Imac's due date came and went. I had a doctor's appointment on his due date. Dr. B determined, "Nope it won't be today, not dilated." He gave us a time frame, after which, if labor had not begun, he would induce. I left the office crying. Dr. B. knew of my plans to use HypnoBirthing and to his credit he was not critical, offered no opinion, let me know I could change my mind at any time. That afternoon Melanoma Man and I went on a long hike, ate spicy food, did everything we could think of to induce labor. Nothing. Ten days would pass. On the tenth day I woke up around 5 a.m. feeling crampy. This is it. This is the day! Melanoma Man started in with the HypnoBirthing scripts around 7 a.m. We timed contractions and went to the hospital around 11 a.m. when the contractions had reached the frequency that warranted it. To my dismay I was only 2 cm dilated, zero percent effaced. I was advised to walk the halls, which I did for 2 hours. Then we were sent home. "How will I know when it's time to come back?" I asked. The labor and delivery nurse replied, "Oh you'll know. You will know."
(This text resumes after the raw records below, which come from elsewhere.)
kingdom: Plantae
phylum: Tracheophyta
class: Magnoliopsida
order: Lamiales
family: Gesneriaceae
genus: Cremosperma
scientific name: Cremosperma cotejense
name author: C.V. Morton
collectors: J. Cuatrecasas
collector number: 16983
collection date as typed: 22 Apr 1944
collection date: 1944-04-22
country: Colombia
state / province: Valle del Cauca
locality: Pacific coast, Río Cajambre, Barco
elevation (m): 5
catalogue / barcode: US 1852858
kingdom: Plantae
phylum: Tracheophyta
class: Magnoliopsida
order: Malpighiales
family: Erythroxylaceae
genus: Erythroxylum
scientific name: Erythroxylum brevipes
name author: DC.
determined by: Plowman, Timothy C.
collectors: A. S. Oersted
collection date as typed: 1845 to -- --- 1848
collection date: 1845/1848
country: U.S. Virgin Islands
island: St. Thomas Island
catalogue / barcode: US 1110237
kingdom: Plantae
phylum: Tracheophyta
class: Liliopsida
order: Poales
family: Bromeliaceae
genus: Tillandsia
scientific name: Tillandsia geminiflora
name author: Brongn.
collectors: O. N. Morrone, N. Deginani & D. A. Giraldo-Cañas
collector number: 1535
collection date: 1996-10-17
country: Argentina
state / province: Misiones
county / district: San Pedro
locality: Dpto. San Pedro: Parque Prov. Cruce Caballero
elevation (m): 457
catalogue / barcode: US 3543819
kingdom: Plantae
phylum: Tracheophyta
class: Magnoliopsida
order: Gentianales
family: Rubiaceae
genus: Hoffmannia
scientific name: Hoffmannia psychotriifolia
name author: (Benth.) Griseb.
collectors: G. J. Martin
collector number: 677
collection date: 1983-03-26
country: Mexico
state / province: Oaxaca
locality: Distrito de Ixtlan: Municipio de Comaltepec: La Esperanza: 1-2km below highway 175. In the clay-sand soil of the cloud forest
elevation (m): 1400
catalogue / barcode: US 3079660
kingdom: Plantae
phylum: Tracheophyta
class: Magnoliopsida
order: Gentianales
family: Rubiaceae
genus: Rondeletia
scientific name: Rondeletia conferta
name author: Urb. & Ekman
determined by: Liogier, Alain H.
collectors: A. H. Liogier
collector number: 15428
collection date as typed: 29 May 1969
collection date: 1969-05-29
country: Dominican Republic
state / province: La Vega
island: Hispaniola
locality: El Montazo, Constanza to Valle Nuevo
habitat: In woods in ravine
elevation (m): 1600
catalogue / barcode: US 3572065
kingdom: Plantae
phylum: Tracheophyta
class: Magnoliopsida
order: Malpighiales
Dutifully Melanoma Man read the scripts, checked on me. I didn't feel like I was on a pink cloud. I didn't feel like I was going to be ok and soon I started vomiting. The vomiting broke whatever little bit of spell the hypnosis might have cast and it continued every 20-30 minutes or so for the next 19 hours.  Back at the hospital I  wouldn't let Melanoma Man go to the cafeteria for dinner and I wouldn't let him eat the snacks I packed for him either. After 20 minutes or so, he said he was "stepping down the hall to the nurse's station." I knew he was going to the cafeteria, but I liked the idea that he was just down the hall, not two floors down in the cafeteria. Although I was in no medical danger whatsoever I became convinced that I was going to die and this is why it was absolutely imperative that Melanoma Man NOT leave the room. I thought that dying would be OK really. I thought Melanoma Man would do just fine as a single Dad. By this time I had already thrown in the towel on Hypnobirthing,  asking my labor and delivery nurse for whatever relief modern medicine could afford me. "Not yet, too soon," she said.

Around 10 pm the anesthesiologist arrived to put in the epidural. I was prepped, in position sitting on the side of the bed,with my back beta-dined and ready. A contraction started. I asked him to wait. "No, this is the best time to put in an epidural, during a contraction," he said. I was doubtful. Next the pitocin drip to try to strengthen the contractions. Around 3:30 a.m. Dr. H came in and said imac had still not dropped and that I was only 4 cm and not effaced. He recommended a C-section, to be performed by his partner when she arrived at the hospital after a full night of sleep. Imac was delivered at 8:38 a.m. At this point I had decided to retract my earlier decision to have two children. One would be just fine.

At home I took everything too seriously. I couldn't watch the news or the television show ER or anything which might include bad outcomes or danger. I was stunned by the responsibility of this one baby, this one baby that I would leave at home to go back to work in 5 weeks. Melanoma Man ran the show for the first month, during which I was totally irrational. He had baby care down in a week. Thoughts of melanoma returned. I remembered a patient I'd had, showing up 5 years out from her first melanoma with a tumor in her jaw. I thought maybe I could manage raising one child by myself, but certainly not two. Twenty years as a litagator, he won that argument, as he has won most. I finally fessed up to Melanoma Man just last week, once our two children ages 10 and 12 were in bed: "you know the real reason I didn't want to have two kids was my fear of the melanoma coming back and me doing this on my own. Now I can't imagine imac without Butter or Butter without imac."

1 comment:

  1. And a beautiful "Mother of Two" you are . . . xo.